Bohannon v. Camden Bend Drainage District

208 S.W.2d 794, 240 Mo. App. 492, 1948 Mo. App. LEXIS 283
CourtMissouri Court of Appeals
DecidedFebruary 9, 1948
StatusPublished
Cited by14 cases

This text of 208 S.W.2d 794 (Bohannon v. Camden Bend Drainage District) is published on Counsel Stack Legal Research, covering Missouri Court of Appeals primary law. Counsel Stack provides free access to over 12 million legal documents including statutes, case law, regulations, and constitutions.

Bluebook
Bohannon v. Camden Bend Drainage District, 208 S.W.2d 794, 240 Mo. App. 492, 1948 Mo. App. LEXIS 283 (Mo. Ct. App. 1948).

Opinion

*494 BLAND, J.

This action is brought to enjoin respondents from constructing and maintaining a ditch, and from lowering the level of a private lake, or otherwise interfering with appellants’ property, and from carrying out a certain plan of reclamation. Defendants, respondents here, filed a motion to dismiss said action on the ground that the petition did not state facts sufficient to constitute a cause of action against defendants, and failed to state a claim upon which any relief may be granted. The motion was sustained by the trial court. From the judgment thereupon rendered in defendants’ favor, plaintiffs appealed.

In substance, the 'allegations of plaintiffs ’ petition are as follows:

The petitioners are the owners, respectively, of the tracts of "land in Ray County, Missouri, described; part of each of these tracts extends under Sunshine Lake, and the remainder of the tracts are contingent thereto. The Caiiíden Bend Drainage District is a public corporation, created, organized and existing under and by virtue of an Act of the Legislature of the State of Missouri relating to Organizations of Drainage Districts by Circuit Courts, Article I, Chapter 79, R. S. Mo. 1939. Said Drainage District was incorporated by decree of the Circuit Court for Lafayette County, Missouri, and entered of record. The defendants Stover, Seward, Hilliard, Rogers and Stover are supervisors of the District, defendant Myers is the chief engineer, and defendant Gray is the contractor for said district. Defendant Myers has prepared a plan of reclamation for the district, which has been approved and adopted by the supervisors and is to be *495 carried into execution by defendant Gray, contractor; defendant Gray has entered into a contract with the district for the performance of the work therefor, and said plan has been filed in the same court where this action is instituted and is part of the proceeding’s of said district. That pursuant to said plan defendant Gray, at the direction of said supervisors and said engineer, is now constructing a ditch in said district in accordance with said plan, which ditch would drain the water from Sunshine Lake.
Sunshine Lake is a natural body of water several hundred acres in area. Many cabins and other improvements have been constructed by plaintiffs on their lands along the east bank of said lake for the accommodation and use of customers of the plaintiffs and for the plaintiffs; that such customers use such improvements for boating, swimming, fishing, hunting and other recreational activities; that said riparian lands are especially adapted’ to such use, and plaintiffs have constructed said improvements for such purposes, and have beautified the lake shore owned by them with shrubbery and trees, and have constructed docks, ovens, and other improvements for their use and for their customers; plaintiffs have dedicated the same for business purposes as a business enterprise and for their own comfort, convenience and pleasure.

Dataset records:
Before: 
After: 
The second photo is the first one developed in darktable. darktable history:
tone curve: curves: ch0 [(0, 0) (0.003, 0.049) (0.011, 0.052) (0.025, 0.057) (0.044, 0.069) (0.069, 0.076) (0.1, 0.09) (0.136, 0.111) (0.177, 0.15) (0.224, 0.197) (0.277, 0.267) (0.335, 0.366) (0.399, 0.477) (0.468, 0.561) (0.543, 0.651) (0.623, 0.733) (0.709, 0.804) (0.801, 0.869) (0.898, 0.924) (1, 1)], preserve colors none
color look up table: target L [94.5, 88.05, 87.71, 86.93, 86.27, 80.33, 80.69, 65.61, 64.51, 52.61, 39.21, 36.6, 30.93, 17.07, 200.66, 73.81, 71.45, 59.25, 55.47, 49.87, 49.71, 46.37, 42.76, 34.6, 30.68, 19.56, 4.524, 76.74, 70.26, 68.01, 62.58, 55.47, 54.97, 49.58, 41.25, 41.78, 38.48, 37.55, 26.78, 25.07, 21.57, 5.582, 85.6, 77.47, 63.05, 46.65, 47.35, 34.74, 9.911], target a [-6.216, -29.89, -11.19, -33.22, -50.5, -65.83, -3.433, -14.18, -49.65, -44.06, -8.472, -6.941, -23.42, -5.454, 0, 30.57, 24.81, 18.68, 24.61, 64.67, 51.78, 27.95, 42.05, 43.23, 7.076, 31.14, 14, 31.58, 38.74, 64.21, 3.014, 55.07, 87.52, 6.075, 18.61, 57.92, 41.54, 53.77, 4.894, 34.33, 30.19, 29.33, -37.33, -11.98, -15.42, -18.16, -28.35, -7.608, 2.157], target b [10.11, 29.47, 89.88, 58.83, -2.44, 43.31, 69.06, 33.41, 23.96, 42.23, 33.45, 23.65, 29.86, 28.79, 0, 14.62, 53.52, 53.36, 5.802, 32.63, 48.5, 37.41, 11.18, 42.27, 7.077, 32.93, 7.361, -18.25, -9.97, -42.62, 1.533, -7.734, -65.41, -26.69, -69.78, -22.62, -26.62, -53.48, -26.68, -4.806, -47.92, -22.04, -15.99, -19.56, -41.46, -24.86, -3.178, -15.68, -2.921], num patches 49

Check your understanding:
A. In the Bohannon v. Camden Bend Drainage District opinion, who is named as the contractor for the drainage district?
B. Carry on the Bohannon v. Camden Bend Drainage District opinion from the point where it stops.

List of answers:
A. Defendant Gray is the contractor for the district.

B.
Said district did not include the swamp, wet and overflowing lands or lands subject to overflow, nor did the Articles of Association and petition for decree of such incorporation include the whole of the area of such contiguous swamp lands subject to overflow. The said lands of plaintiff are more subject to overflow than the lands within the boundaries of said district, and are contiguous to the land described in said Articles of Association set forth in the petition for decree of incorporation, and in the decree. By reason of the failure to include plaintiffs’ said lands within said district, said district did not include a majority of acreage of the whole area of the contiguous body of Said swamp lands as provided in Section 12324, R. S. Mo. 1939 (quoted).
In accordance with the said purported plan filed in the same court and the operation thereof by the defendants they intend to take and will take through the construction and operation of said plan, water from said private lake, thereby depriving plaintiffs ’of their property without due process of law.
As a result of said purported plan plaintiffs’ said land will be used by the district as a holding basin and for other works as set out in the plan; that the source of the water for said lake has always been a water shed several miles north and northwest thereof, and during rainy seasons the water flowing from said water shed will enter said lakebed in greater volume than can *496 be drained therefrom under the plan, in that ditches and culverts provided by the plan are insufficient to carry water from the lake as fast as, during such seasons, will enter said lake, and water therefrom will be impounded upon plaintiffs’ said lands, which will thus be used by the district as a holding basin. Said lake is being converted thereby from a useful and beneficial property to a holding basin.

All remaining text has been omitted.